▸ Directions
Count every line in the following entries that holds the word "cdec". Only the number should be given.
** Dataset content follows **
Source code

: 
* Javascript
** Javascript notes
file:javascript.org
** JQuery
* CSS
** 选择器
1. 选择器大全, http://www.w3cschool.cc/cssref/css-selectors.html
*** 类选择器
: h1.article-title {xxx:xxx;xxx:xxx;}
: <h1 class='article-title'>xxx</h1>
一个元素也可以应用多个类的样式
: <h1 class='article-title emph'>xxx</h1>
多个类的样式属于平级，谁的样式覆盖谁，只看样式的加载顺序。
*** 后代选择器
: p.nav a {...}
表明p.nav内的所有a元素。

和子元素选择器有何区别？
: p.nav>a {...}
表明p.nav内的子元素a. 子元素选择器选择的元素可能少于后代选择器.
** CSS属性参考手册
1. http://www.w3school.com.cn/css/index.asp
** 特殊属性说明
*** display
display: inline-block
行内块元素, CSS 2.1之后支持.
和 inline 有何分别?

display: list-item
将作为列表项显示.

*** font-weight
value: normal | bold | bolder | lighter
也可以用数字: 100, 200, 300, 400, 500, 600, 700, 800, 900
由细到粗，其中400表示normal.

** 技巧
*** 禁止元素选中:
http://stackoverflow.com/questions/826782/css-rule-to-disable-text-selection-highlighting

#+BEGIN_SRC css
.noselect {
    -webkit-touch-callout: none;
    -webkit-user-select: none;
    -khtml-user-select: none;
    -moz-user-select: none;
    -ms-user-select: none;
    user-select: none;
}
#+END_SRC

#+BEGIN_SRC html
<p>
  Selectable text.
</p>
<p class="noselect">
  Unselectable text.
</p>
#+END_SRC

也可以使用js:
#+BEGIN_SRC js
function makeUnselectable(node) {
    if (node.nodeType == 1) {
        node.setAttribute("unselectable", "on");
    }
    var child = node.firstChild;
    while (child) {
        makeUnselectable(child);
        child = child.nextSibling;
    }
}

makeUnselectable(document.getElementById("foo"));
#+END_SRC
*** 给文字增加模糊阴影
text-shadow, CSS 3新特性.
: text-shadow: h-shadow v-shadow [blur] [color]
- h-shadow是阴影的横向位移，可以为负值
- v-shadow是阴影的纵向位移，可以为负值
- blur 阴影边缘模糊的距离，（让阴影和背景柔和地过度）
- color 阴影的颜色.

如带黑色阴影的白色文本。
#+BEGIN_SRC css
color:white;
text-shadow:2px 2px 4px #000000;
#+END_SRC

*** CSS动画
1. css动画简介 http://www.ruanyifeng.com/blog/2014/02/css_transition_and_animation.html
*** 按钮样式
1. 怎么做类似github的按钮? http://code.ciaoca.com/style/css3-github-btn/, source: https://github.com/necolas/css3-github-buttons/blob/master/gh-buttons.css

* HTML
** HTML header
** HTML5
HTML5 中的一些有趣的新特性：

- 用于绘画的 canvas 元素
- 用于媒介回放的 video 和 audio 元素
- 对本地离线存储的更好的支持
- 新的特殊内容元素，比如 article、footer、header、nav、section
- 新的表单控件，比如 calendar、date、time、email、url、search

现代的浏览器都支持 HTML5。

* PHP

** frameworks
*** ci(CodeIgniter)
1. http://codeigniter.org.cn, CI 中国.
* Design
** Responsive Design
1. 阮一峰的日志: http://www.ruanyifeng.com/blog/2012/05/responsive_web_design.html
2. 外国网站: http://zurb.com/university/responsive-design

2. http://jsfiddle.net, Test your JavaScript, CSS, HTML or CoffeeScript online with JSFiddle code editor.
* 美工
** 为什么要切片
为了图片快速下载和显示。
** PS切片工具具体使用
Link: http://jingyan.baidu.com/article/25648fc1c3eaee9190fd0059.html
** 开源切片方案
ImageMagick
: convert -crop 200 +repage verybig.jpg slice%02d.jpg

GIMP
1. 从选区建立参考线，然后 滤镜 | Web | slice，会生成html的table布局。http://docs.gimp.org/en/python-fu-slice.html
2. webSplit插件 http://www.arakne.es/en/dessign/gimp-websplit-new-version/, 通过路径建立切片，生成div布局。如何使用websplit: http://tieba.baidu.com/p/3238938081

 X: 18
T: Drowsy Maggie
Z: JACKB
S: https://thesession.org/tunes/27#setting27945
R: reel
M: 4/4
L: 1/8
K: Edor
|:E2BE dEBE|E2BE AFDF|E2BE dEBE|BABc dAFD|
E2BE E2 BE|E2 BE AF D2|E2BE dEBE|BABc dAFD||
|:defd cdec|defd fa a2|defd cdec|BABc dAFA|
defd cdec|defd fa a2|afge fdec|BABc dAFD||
** End of Dataset content **
▸ Response
2